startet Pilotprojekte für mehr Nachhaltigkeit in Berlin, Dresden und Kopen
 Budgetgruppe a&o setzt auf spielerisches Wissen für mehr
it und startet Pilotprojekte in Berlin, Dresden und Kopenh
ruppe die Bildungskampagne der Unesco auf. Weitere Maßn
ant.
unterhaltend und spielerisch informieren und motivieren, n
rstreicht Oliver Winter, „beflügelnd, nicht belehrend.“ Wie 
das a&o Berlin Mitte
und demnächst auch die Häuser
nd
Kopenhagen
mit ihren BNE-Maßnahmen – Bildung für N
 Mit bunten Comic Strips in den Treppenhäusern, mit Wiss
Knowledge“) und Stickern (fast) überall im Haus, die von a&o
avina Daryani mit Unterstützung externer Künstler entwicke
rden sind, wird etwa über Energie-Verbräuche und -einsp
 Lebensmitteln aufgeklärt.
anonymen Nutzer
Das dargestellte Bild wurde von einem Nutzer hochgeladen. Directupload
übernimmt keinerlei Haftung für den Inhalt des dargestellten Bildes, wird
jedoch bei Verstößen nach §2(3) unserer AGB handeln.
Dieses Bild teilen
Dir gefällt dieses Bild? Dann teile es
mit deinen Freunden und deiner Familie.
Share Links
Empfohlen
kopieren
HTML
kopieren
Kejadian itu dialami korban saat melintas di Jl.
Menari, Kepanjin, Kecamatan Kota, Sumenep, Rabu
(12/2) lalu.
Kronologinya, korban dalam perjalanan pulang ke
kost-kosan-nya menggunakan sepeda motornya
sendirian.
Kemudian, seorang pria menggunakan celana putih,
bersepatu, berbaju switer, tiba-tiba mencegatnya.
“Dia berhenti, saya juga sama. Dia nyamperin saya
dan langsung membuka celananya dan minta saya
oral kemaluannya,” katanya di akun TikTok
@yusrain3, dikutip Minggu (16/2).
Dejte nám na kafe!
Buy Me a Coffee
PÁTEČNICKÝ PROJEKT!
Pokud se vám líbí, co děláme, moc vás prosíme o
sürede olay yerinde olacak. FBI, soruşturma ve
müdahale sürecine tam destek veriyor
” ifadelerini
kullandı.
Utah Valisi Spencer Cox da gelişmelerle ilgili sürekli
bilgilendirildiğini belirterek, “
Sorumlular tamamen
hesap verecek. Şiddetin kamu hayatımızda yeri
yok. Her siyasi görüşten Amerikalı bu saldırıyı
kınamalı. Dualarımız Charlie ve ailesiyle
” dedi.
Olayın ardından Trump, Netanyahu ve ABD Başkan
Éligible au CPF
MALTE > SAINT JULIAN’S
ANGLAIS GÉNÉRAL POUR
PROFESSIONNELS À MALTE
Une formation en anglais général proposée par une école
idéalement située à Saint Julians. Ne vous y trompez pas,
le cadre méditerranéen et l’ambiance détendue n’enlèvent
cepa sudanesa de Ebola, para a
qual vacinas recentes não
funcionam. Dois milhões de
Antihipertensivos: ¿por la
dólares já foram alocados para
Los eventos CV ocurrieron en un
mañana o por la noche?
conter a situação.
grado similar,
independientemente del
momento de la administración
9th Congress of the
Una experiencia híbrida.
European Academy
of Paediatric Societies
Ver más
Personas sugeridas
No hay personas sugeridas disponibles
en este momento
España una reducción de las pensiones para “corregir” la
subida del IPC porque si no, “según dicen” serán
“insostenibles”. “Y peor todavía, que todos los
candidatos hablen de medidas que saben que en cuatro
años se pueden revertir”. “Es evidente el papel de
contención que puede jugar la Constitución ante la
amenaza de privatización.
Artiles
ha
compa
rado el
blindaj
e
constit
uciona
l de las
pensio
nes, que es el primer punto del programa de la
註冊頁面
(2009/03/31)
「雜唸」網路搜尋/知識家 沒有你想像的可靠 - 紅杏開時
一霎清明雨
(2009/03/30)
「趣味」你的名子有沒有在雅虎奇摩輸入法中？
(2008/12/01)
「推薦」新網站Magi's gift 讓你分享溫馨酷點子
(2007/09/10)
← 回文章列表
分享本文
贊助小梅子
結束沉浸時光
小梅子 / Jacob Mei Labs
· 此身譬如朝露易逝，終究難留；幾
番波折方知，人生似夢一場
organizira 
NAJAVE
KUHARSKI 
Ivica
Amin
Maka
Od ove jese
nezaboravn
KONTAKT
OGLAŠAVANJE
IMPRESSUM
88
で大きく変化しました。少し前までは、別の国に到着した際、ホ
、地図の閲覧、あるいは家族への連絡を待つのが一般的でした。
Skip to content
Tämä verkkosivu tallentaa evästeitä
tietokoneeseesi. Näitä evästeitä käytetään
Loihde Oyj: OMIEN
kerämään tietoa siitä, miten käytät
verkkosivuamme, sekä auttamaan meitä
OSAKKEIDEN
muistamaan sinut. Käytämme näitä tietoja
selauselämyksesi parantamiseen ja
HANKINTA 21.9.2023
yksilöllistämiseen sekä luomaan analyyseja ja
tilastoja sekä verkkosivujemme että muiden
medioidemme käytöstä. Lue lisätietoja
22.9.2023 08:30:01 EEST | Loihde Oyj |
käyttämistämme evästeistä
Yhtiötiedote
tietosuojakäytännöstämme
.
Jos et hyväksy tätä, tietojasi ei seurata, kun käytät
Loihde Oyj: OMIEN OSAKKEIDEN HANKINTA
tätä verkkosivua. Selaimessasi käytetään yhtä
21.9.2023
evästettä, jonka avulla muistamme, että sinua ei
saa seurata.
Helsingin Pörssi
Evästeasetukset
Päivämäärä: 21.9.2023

• WHAT YOU WILL DO:
Please quote the material word for word, starting at its first line and stopping after the line that contains "anonymen Nutzer".

• OUTPUT OF THE EXERCISE:
startet Pilotprojekte für mehr Nachhaltigkeit in Berlin, Dresden und Kopen
 Budgetgruppe a&o setzt auf spielerisches Wissen für mehr
it und startet Pilotprojekte in Berlin, Dresden und Kopenh
ruppe die Bildungskampagne der Unesco auf. Weitere Maßn
ant.
unterhaltend und spielerisch informieren und motivieren, n
rstreicht Oliver Winter, „beflügelnd, nicht belehrend.“ Wie 
das a&o Berlin Mitte
und demnächst auch die Häuser
nd
Kopenhagen
mit ihren BNE-Maßnahmen – Bildung für N
 Mit bunten Comic Strips in den Treppenhäusern, mit Wiss
Knowledge“) und Stickern (fast) überall im Haus, die von a&o
avina Daryani mit Unterstützung externer Künstler entwicke
rden sind, wird etwa über Energie-Verbräuche und -einsp
 Lebensmitteln aufgeklärt.
anonymen Nutzer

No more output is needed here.